Recent advancements in robotics, control, and machine learning have facilitated progress in the challenging area of object manipulation. These advancements include, among others, the use of deep neural networks to represent dynamics that are partially observed by robot sensors, as well as effective control using sparse control signals. In this work, we explore a more general problem: the manipulation of acoustic waves, which are partially observed by a robot capable of influencing the waves through spatially sparse actuators. This problem holds great potential for the design of new artificial materials, ultrasonic cutting tools, energy harvesting, and other applications. We develop an efficient data-driven method for robot learning that is applicable to either focusing scattered acoustic energy in a designated region or suppressing it, depending on the desired task. The proposed method is better in terms of a solution quality and computational complexity as compared to a state-of-the-art learning based method for manipulation of dynamical systems governed by partial differential equations. Furthermore our proposed method is competitive with a classical semi-analytical method in acoustics research on the demonstrated tasks. We have made the project code publicly available, along with a web page featuring video demonstrations: https://gladisor.github.io/waves/.

Paper Structure

This paper contains 19 sections, 7 equations, 4 figures, 1 table, 1 algorithm.

Figures (4)

  • Figure 1: Schematic representation of interaction between an agent and acoustic wave. The agent observes wave through its 'Sensor' readings, and affects it back by choosing the optimal locations and radii of the cylindrical scatterers (gray blobs) according to its 'Controller' (policy). Wave propagates with the speed of sound according to the Wave PDE, while robot dynamics (actuation of the cylinders) is an order of magnitude slower time scale. 'Excitation' represents an exogenous source of acoustic energy (e.g., speaker). The 'Dissipation' layer prevents wave reflections from the boundaries and allows for the efficient simulation of open space (infinite) environments. Robot's policy is trained to achieve a desired wave configuration such as focusing energy in a particular location or minimizing total scattered energy.
  • Figure 2: Encoding Scheme. Left: Sensor observation $X(t_i)$ of the PDE $\zeta$ is encoded by $W$ to the latent initial condition $\mathbf{g}(\bar{x}, t_i)$ and exogenous function $l(\bar{x})$. Right: sequences of robot configurations, $d(t_i), d(t_{i+1}), \cdots$, produced by agent's actions, $a_i(t)$ are individually encoded to latent control functions $c(\bar{x}, t_i), c(\bar{x}, t_{i+1}), \cdots$.
  • Figure 3: Long-term prediction of scattered energy over an episode of 0.2 seconds (200 action steps) for the ring configuration (R).

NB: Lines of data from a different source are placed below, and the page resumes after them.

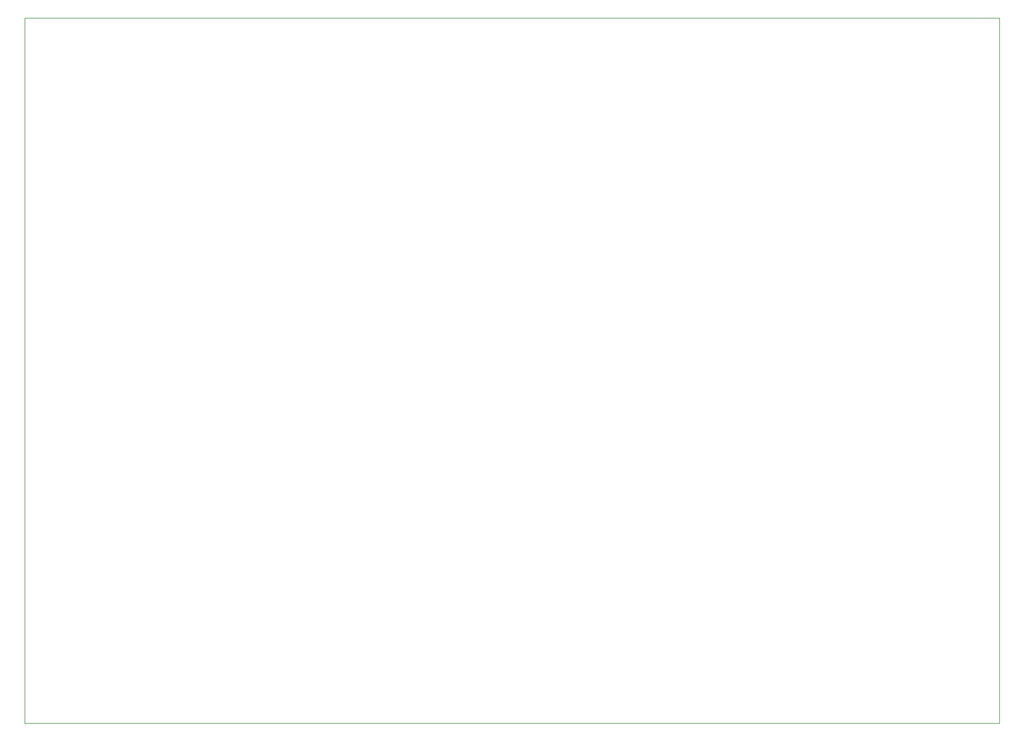
<source format=gbr>
%TF.GenerationSoftware,KiCad,Pcbnew,(6.0.7)*%
%TF.CreationDate,2022-11-30T19:42:34-03:00*%
%TF.ProjectId,CaixaDeRemedios,43616978-6144-4655-9265-6d6564696f73,rev?*%
%TF.SameCoordinates,Original*%
%TF.FileFunction,Profile,NP*%
%FSLAX46Y46*%
G04 Gerber Fmt 4.6, Leading zero omitted, Abs format (unit mm)*
G04 Created by KiCad (PCBNEW (6.0.7)) date 2022-11-30 19:42:34*
%MOMM*%
%LPD*%
G01*
G04 APERTURE LIST*
%TA.AperFunction,Profile*%
%ADD10C,0.100000*%
%TD*%
G04 APERTURE END LIST*
D10*
X20320000Y-25400000D02*
X167640000Y-25400000D01*
X167640000Y-25400000D02*
X167640000Y-132080000D01*
X167640000Y-132080000D02*
X20320000Y-132080000D01*
X20320000Y-132080000D02*
X20320000Y-25400000D01*
M02*

</source>
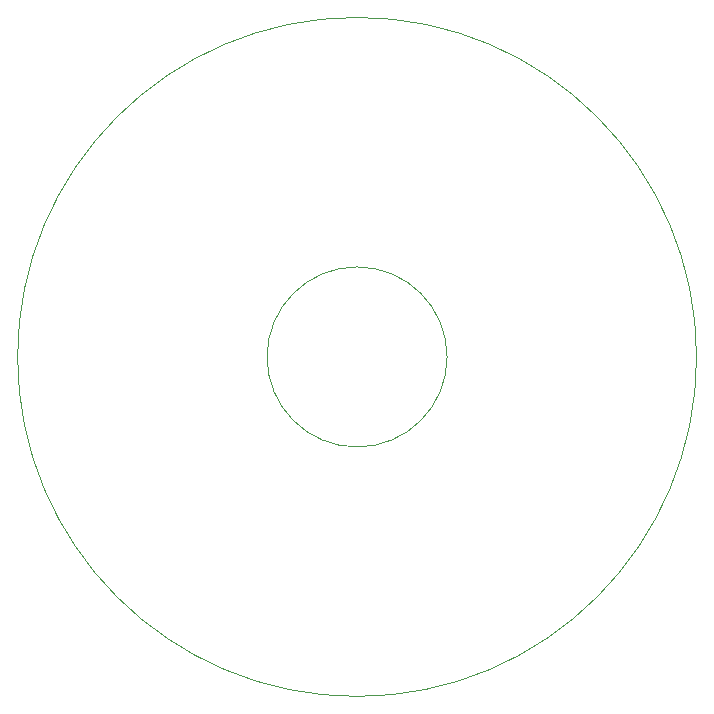
<source format=gbr>
%TF.GenerationSoftware,KiCad,Pcbnew,(6.0.4)*%
%TF.CreationDate,2022-07-19T15:21:12-07:00*%
%TF.ProjectId,Contact Side,436f6e74-6163-4742-9053-6964652e6b69,rev?*%
%TF.SameCoordinates,Original*%
%TF.FileFunction,Profile,NP*%
%FSLAX46Y46*%
G04 Gerber Fmt 4.6, Leading zero omitted, Abs format (unit mm)*
G04 Created by KiCad (PCBNEW (6.0.4)) date 2022-07-19 15:21:12*
%MOMM*%
%LPD*%
G01*
G04 APERTURE LIST*
%TA.AperFunction,Profile*%
%ADD10C,0.100000*%
%TD*%
G04 APERTURE END LIST*
D10*
X7624210Y0D02*
G75*
G03*
X7624210Y0I-7624210J0D01*
G01*
X28742773Y0D02*
G75*
G03*
X28742773Y0I-28742773J0D01*
G01*
M02*

</source>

The training horizon for the models is 20 actions, which demonstrate generalization of the model to unseen in training horizons.
  • Figure 4: Focused and Suppressed Scattered Energy. Both the positions and radii of two fully adjustable scatterers are varied (F, M=2). Source is fixed at location (-10, 0) throughout the simulations. Shading represents ± 0.5 standard deviation from the mean. The mean (solid lines) and variance are calculated with 12 runs with randomized initial conditions. The dashed line is for the ground truth by GBO.